Many pundits believe that this is the reason why at every turn of political change in Uganda, DP leaders have been the first to join the new bandwagon as they joined UPC I regime soon after the collapse of the UPC-KY alliance in 1966, which proceeded to declare Uganda a one- party state. In January 1971, when an illiterate Idi Amin Dada overthrew, the UPC political party government, it was, again the DP leaders, including its President General, Ben Kiwanuka who rushed into it. Kiwanuka was then appointed by Idi Amin as Chief Justice, but never lasted even two years in office before he was brutally dragged out of his judicial Chambers and murdered without a trace to-date.
After Amin’s overthrow in April 1979, it was again, the DP leaders, starting with Yusuf Lule, Paul Kawanga Ssemogerere, Andrew Kayira and Robert Serumaga, that became cheer voices for re-introduction of ethno-religious sectarian politics, but got outflanked by the malevolent UPC. Had DP leaders listened to the voices of caution at that time, most likely, Uganda’s trajectory would be much different and perhaps better.
In fact, as a reminder, it was the same DP leaders alongside with of KY, who instigated and spread political violence characterized by wanton arson, plunder, expulsions, and murder in Buganda against each other, which they repeated in 1971, 1979, 1980, 1985 and 1986 when government fell! And listening to them even today, there is trepidation, they will repeat, given the slightest chance.
DP leaders have been notoriously good in political mischief with the main hope of fanning sectarian politics and eating on the cheap. As UPC II regime rampaged the Luwero Triangle between 1981-85, DP MPs were crossing to UPC, and without shame, joined Gen. Tito Okello Lutwa’s junta when it staged the coup.

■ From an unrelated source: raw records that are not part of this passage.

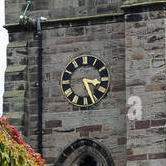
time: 3:26
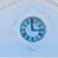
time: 2:59
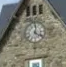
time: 4:01
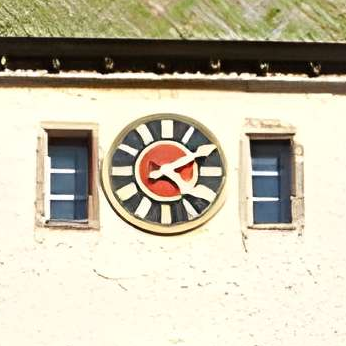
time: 4:10
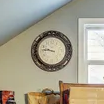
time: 9:45
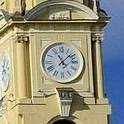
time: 11:07
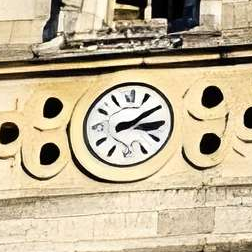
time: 3:09
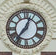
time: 7:03
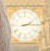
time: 2:14
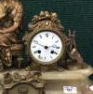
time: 2:48
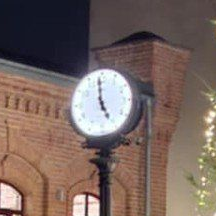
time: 4:58
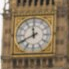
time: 11:40
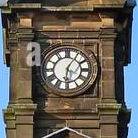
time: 6:05
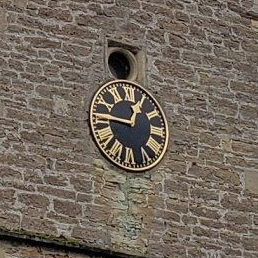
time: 12:46
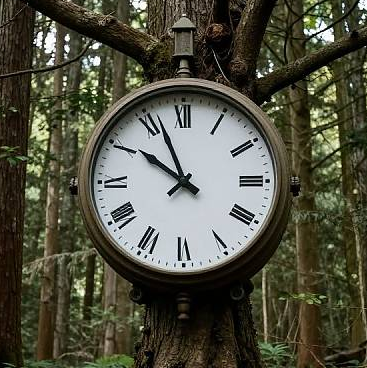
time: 9:56
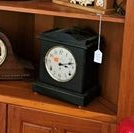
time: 3:12
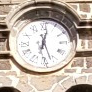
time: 12:26
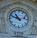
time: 10:48
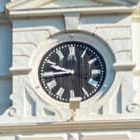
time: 9:43
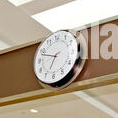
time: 6:48
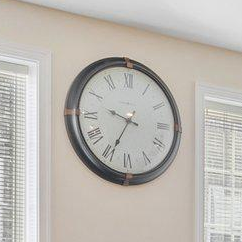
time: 9:34
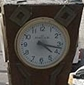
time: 4:17
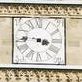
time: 3:46
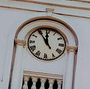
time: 11:54
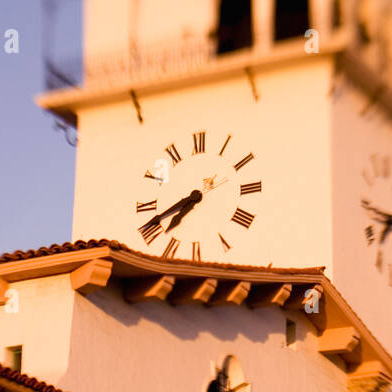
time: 7:41
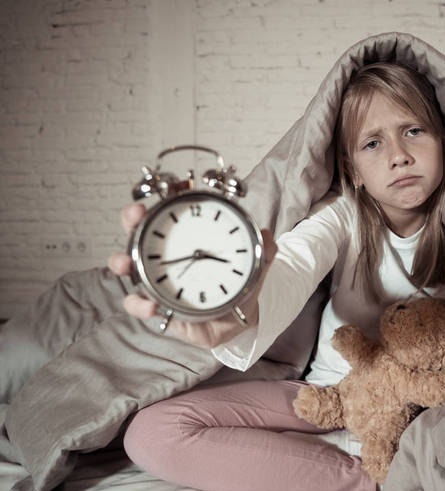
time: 3:43
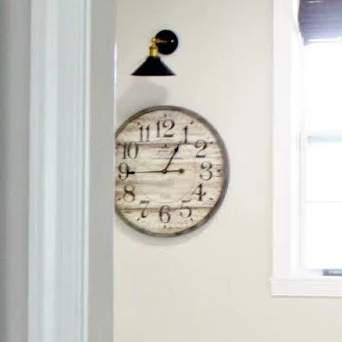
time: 12:44
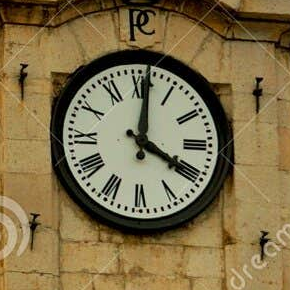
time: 4:01
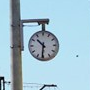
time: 10:31
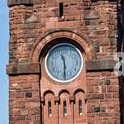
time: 11:29
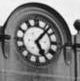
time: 5:06
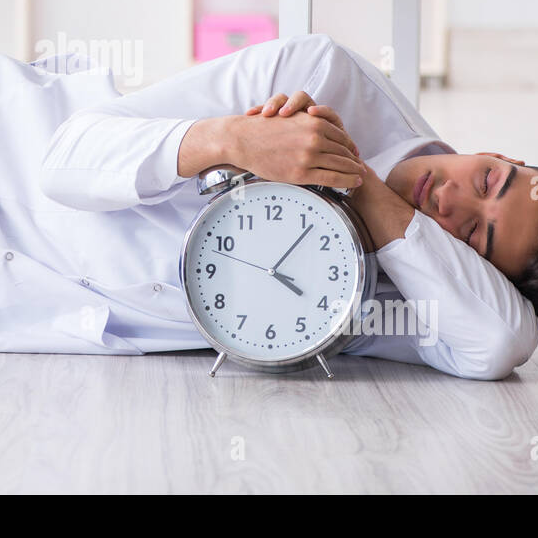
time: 4:06
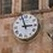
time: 2:57
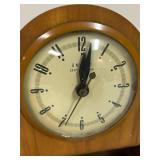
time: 12:01
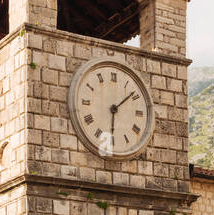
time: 6:08
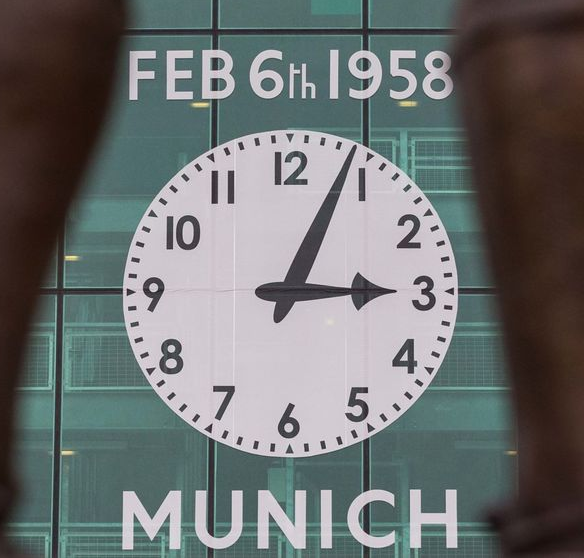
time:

Yet DP, postured as civilian democrats, whose motto, reads “Truth and Justice.” DP and UPC leaders have such checkered past selling their souls even to the most base politics, considering that then DP President General, Paul Ssemogerere, and Olara Otunnu who represented the UPC regime at the UN, served Lutwa in the most ebullient positions as Internal, and Foreign Affairs ministers respectively.